Si la précédente loi exigeait qu’il fallait mettre en valeur le terrain pendant quinze ans pour pouvoir avoir le certificat foncier, la nouvelle loi a réduit ce délai à cinq ans. On a aussi privilégié les paysans qui exploitent la terre. Il y a également l’amélioration de la certification foncière massive parce que le but du ministère et des partenaires est de parvenir à deux millions de certificats délivrés jusqu’à fin 2023. La loi a dû être adoptée pour atteindre cet objectif.
Les modifications ne risquent-elles pas de remettre en cause les certificats fonciers ?
Justement. La nouvelle loi a renforcé la valeur du certificat foncier pour qu’il soit vraiment équivalent à un titre. En d’autres termes, le certificat et le titre ont actuellement la même valeur juridique. Je vous explique. Avant le certificat foncier était opposable aux tiers jusqu’à preuve du contraire. En d’autres termes, cela veut dire que le certificat pouvait être annulé si une personne n’était pas d’accord. Mais avec la nouvelle loi, le certificat est totalement opposable aux tiers. Une fois le document signé par le maire, il a la valeur d’un titre ce qui offre beaucoup plus de sécurité à son détenteur. Par conséquent, la responsabilité du maire est plus importante. Sa responsabilité est entièrement engagée avec cette signature. Même conséquence pour les districts qui font le contrôle des certificats délivrés. Tout cela contribue à renforcer la valeur du certificat foncier.
Les populations locales entrent dans le processus …

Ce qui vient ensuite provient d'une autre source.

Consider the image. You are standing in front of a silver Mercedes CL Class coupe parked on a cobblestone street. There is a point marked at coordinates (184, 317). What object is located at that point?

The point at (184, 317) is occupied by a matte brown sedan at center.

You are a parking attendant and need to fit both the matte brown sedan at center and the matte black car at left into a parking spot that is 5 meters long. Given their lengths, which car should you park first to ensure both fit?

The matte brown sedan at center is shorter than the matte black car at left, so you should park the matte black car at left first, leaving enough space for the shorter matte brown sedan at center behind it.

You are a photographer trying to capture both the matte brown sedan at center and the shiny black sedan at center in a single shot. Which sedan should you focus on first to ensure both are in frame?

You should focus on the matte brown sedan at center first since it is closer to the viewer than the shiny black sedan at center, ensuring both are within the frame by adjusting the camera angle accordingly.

La nouvelle loi renforce la participation de la population locale dans la procédure. Ce qui veut dire que si la population locale ne confirme pas que le demandeur ait aménagé le terrain, le certificat ne lui sera pas délivré. Il y a un comité local qui confirme l’établissement et l’aménagement du terrain par le demandeur, la durée à laquelle il l’a fait, ce genre de chose. Qu’il n’y ait pas d’opposition, que tout le monde accepte. Ce n’est que quand tout le monde accepte que la procédure puisse se poursuivre. Le maire ne peut signer le certificat à tout va. Il faut la confirmation du comité composé de notables du hameau, du chef fokontany, des représentants de la commune.
En quoi l’atelier d’information sur la mise en œuvre de la nouvelle loi sur les propriétés privées non titrées qui s’est déroulé à Antsirabe est-il nécessaire ?

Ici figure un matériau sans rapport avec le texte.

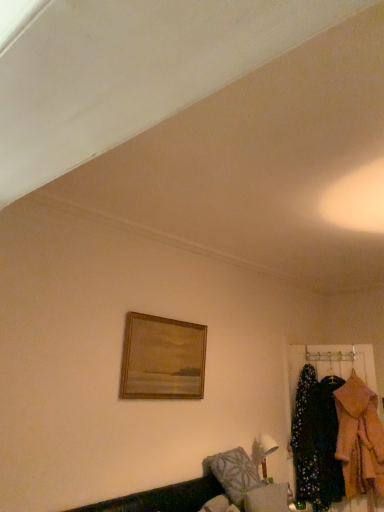
Describe the element at coordinates (163, 498) in the screenshot. I see `velvet green couch at lower right` at that location.

Locate an element on the screen. The width and height of the screenshot is (384, 512). fluffy pink coat at right is located at coordinates (359, 439).

Is fluffy gray pillow at lower center inside or outside of wooden framed painting at upper center?

fluffy gray pillow at lower center is outside wooden framed painting at upper center.

Where is `picture frame located on the left of fluffy gray pillow at lower center`? Image resolution: width=384 pixels, height=512 pixels. picture frame located on the left of fluffy gray pillow at lower center is located at coordinates (162, 358).

From a real-world perspective, who is located higher, fluffy gray pillow at lower center or wooden framed painting at upper center?

From a 3D spatial view, wooden framed painting at upper center is above.

From a real-world perspective, is wooden framed painting at upper center below fluffy gray pillow at lower center?

Incorrect, from a real-world perspective, wooden framed painting at upper center is higher than fluffy gray pillow at lower center.

This screenshot has width=384, height=512. I want to click on picture frame on the left of fluffy gray pillow at lower center, so click(x=162, y=358).

In terms of height, does wooden framed painting at upper center look taller or shorter compared to fluffy gray pillow at lower center?

Considering their sizes, wooden framed painting at upper center has less height than fluffy gray pillow at lower center.

Measure the distance between fluffy pink coat at right and fluffy gray pillow at lower center.

The distance of fluffy pink coat at right from fluffy gray pillow at lower center is 4.11 feet.

Identify the location of pillow beneath the fluffy pink coat at right (from a real-world perspective). (233, 473).

Does fluffy pink coat at right have a greater width compared to fluffy gray pillow at lower center?

Incorrect, the width of fluffy pink coat at right does not surpass that of fluffy gray pillow at lower center.

Are fluffy gray pillow at lower center and fluffy pink coat at right far apart?

Absolutely, fluffy gray pillow at lower center is distant from fluffy pink coat at right.

Is fluffy gray pillow at lower center facing towards fluffy pink coat at right?

No, fluffy gray pillow at lower center is not facing towards fluffy pink coat at right.

Where is `pillow on the left of fluffy pink coat at right`? The width and height of the screenshot is (384, 512). pillow on the left of fluffy pink coat at right is located at coordinates (233, 473).

What's the angular difference between fluffy gray pillow at lower center and fluffy pink coat at right's facing directions?

The angular difference between fluffy gray pillow at lower center and fluffy pink coat at right is 75.1 degrees.

Is fluffy gray pillow at lower center in front of or behind velvet green couch at lower right in the image?

Clearly, fluffy gray pillow at lower center is behind velvet green couch at lower right.

In order to click on pillow above the velvet green couch at lower right (from a real-world perspective) in this screenshot , I will do [233, 473].

Considering the sizes of objects fluffy gray pillow at lower center and velvet green couch at lower right in the image provided, who is taller, fluffy gray pillow at lower center or velvet green couch at lower right?

fluffy gray pillow at lower center is taller.

Does fluffy gray pillow at lower center turn towards velvet green couch at lower right?

Yes, fluffy gray pillow at lower center faces towards velvet green couch at lower right.

From the image's perspective, which one is positioned lower, velvet green couch at lower right or fluffy gray pillow at lower center?

fluffy gray pillow at lower center is shown below in the image.

Which of these two, velvet green couch at lower right or fluffy gray pillow at lower center, is bigger?

Bigger between the two is velvet green couch at lower right.

Does point (115, 509) come farther from viewer compared to point (216, 469)?

No.

Is velvet green couch at lower right shorter than fluffy gray pillow at lower center?

Yes.

Which is in front, point (347, 368) or point (374, 450)?

The point (374, 450) is in front.

Does floral fabric coat at right have a smaller size compared to fluffy pink coat at right?

Indeed, floral fabric coat at right has a smaller size compared to fluffy pink coat at right.

Is floral fabric coat at right turned away from fluffy pink coat at right?

Yes, fluffy pink coat at right is at the back of floral fabric coat at right.

Find the location of `picture frame lying in front of the fluffy gray pillow at lower center`. picture frame lying in front of the fluffy gray pillow at lower center is located at coordinates (162, 358).

Find the location of `pillow behind the wooden framed painting at upper center`. pillow behind the wooden framed painting at upper center is located at coordinates (233, 473).

Based on the photo, from the image, which object appears to be farther from fluffy pink coat at right, wooden framed painting at upper center or velvet green couch at lower right?

The object further to fluffy pink coat at right is wooden framed painting at upper center.

Considering their positions, is wooden framed painting at upper center positioned further to velvet green couch at lower right than floral fabric coat at right?

The object further to velvet green couch at lower right is floral fabric coat at right.

Estimate the real-world distances between objects in this image. Which object is further from fluffy gray pillow at lower center, fluffy pink coat at right or wooden framed painting at upper center?

fluffy pink coat at right.

When comparing their distances from wooden framed painting at upper center, does velvet green couch at lower right or floral fabric coat at right seem further?

floral fabric coat at right.

From the image, which object appears to be nearer to wooden framed painting at upper center, velvet green couch at lower right or fluffy pink coat at right?

The object closer to wooden framed painting at upper center is velvet green couch at lower right.

Estimate the real-world distances between objects in this image. Which object is further from floral fabric coat at right, fluffy gray pillow at lower center or wooden framed painting at upper center?

wooden framed painting at upper center is positioned further to the anchor floral fabric coat at right.

Considering their positions, is floral fabric coat at right positioned closer to fluffy pink coat at right than fluffy gray pillow at lower center?

floral fabric coat at right is positioned closer to the anchor fluffy pink coat at right.

Estimate the real-world distances between objects in this image. Which object is further from wooden framed painting at upper center, velvet green couch at lower right or fluffy gray pillow at lower center?

fluffy gray pillow at lower center is positioned further to the anchor wooden framed painting at upper center.

Where is `picture frame between velvet green couch at lower right and fluffy gray pillow at lower center from front to back`? picture frame between velvet green couch at lower right and fluffy gray pillow at lower center from front to back is located at coordinates [162, 358].

Find the location of `closet between wooden framed painting at upper center and fluffy pink coat at right from left to right`. closet between wooden framed painting at upper center and fluffy pink coat at right from left to right is located at coordinates (331, 362).

The width and height of the screenshot is (384, 512). Identify the location of pillow between velvet green couch at lower right and fluffy pink coat at right from front to back. (233, 473).

The width and height of the screenshot is (384, 512). Find the location of `clothing between velvet green couch at lower right and floral fabric coat at right from front to back`. clothing between velvet green couch at lower right and floral fabric coat at right from front to back is located at coordinates (359, 439).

La nouvelle loi a été adoptée par le Parlement et est actuellement au niveau de la Haute cour constitutionnelle. A Antsirabe, on a commencé à faire connaitre aux parties prenantes les innovations juridiques apportées par la nouvelle loi. C’est une manière pour le ministère de gagner du temps dans l’atteinte des objectifs concernant la délivrance des certificats fonciers. Il est important que les acteurs soient sur la même longueur d’onde. Il faut savoir qu’une fois la loi promulguée, il faut encore la formation complète des maires et des agents des guichets fonciers entre autres. Â
Après la conférence sur l’autosuffisance alimentaire et le colloque sur le foncier, des voix se sont levées pour la distribution de terrains aux paysans. Le certificat foncier répond-il à cet appel ?

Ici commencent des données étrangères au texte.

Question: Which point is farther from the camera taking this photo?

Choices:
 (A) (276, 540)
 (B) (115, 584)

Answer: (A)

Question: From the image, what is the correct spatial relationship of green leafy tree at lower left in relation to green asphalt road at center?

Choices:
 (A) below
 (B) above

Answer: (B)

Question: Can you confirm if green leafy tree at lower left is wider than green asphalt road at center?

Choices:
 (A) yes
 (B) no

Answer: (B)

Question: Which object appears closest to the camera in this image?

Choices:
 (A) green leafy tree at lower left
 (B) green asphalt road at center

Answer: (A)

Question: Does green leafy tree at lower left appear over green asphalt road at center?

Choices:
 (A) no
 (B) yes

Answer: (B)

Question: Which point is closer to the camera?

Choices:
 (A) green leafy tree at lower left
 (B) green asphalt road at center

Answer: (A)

Oui, le certificat foncier est une voie pour attribuer légalement des terrains aux paysans, mais il y a plusieurs autres manières. Le ministère est justement en train de mettre en place les textes allant dans ce sens. Il y a par exemple les terrains coloniaux qui sont titrés mais sur lesquels des paysans habitent ou cultivent. Ces derniers n’en sont pas les propriétaires. Il y a plusieurs cas qui se présentent mais on ne peut distribuer les terres qu’en modifiant la loi. Sinon, nous avons le titre vert avec le ministère de l’Agriculture.